* Provided data
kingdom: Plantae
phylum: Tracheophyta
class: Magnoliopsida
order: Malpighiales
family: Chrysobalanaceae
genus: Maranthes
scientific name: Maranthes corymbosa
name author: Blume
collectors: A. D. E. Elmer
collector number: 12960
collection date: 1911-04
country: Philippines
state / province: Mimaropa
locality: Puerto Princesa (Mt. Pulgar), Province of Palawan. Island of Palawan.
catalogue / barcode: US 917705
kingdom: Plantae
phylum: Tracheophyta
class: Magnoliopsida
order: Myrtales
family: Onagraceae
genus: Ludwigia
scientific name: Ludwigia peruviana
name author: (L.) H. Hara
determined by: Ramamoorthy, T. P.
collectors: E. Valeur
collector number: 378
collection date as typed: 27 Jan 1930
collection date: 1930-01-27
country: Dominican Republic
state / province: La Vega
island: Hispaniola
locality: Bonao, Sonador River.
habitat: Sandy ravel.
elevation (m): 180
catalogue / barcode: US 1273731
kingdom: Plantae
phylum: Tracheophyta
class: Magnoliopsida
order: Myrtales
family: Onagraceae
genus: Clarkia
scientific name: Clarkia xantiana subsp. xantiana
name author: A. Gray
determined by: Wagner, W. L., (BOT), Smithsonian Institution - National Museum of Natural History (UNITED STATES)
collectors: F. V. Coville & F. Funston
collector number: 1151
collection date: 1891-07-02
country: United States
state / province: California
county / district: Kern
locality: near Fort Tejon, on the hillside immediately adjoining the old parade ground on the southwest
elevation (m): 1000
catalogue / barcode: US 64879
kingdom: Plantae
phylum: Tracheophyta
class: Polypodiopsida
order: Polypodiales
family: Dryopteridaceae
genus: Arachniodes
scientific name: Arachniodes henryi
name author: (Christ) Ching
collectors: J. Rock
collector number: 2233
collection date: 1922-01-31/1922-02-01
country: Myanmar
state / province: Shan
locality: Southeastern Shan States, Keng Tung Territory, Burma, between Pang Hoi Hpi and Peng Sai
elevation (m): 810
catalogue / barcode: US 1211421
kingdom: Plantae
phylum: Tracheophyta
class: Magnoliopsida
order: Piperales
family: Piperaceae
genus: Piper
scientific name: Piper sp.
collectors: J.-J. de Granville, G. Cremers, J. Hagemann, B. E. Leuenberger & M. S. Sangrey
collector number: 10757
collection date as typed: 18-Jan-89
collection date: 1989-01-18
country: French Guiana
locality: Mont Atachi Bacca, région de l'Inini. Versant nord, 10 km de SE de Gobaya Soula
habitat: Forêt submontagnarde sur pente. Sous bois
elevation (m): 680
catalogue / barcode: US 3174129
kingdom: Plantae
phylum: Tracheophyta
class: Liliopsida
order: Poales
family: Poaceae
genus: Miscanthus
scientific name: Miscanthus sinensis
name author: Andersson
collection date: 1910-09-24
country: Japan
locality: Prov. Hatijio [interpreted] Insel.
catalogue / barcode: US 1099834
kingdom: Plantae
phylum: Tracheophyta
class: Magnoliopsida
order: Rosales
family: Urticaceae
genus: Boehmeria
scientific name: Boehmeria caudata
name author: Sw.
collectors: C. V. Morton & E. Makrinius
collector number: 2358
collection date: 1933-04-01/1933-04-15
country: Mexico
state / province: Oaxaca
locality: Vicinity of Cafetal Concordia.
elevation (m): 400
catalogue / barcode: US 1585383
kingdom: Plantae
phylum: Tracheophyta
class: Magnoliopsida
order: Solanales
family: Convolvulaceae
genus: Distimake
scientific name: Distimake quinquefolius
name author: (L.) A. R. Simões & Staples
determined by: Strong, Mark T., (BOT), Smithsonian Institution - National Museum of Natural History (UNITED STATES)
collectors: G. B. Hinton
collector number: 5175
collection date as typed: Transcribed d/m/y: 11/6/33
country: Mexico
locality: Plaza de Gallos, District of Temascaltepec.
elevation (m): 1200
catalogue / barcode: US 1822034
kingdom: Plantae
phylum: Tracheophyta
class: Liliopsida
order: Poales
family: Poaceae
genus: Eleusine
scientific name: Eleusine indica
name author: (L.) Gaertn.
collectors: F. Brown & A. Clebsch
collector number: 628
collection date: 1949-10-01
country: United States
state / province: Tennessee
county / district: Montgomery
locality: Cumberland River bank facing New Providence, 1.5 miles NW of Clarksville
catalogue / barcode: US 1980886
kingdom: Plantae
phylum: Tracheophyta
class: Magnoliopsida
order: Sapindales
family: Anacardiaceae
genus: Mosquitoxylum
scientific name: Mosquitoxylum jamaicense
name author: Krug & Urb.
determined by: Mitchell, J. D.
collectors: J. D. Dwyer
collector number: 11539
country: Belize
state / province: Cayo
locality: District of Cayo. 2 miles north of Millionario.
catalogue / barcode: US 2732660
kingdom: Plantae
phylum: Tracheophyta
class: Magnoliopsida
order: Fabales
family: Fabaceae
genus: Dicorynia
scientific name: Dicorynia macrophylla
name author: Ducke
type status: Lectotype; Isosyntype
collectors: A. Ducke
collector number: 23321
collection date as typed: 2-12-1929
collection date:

* What is required
Copy the part that opens with the line containing "collection date: 1930-01-27" and closes with the line containing "catalogue / barcode: US 64879", swapping "locality" for "site" and keeping everything else the same.

* Correct result
collection date: 1930-01-27
country: Dominican Republic
state / province: La Vega
island: Hispaniola
site: Bonao, Sonador River.
habitat: Sandy ravel.
elevation (m): 180
catalogue / barcode: US 1273731
kingdom: Plantae
phylum: Tracheophyta
class: Magnoliopsida
order: Myrtales
family: Onagraceae
genus: Clarkia
scientific name: Clarkia xantiana subsp. xantiana
name author: A. Gray
determined by: Wagner, W. L., (BOT), Smithsonian Institution - National Museum of Natural History (UNITED STATES)
collectors: F. V. Coville & F. Funston
collector number: 1151
collection date: 1891-07-02
country: United States
state / province: California
county / district: Kern
site: near Fort Tejon, on the hillside immediately adjoining the old parade ground on the southwest
elevation (m): 1000
catalogue / barcode: US 64879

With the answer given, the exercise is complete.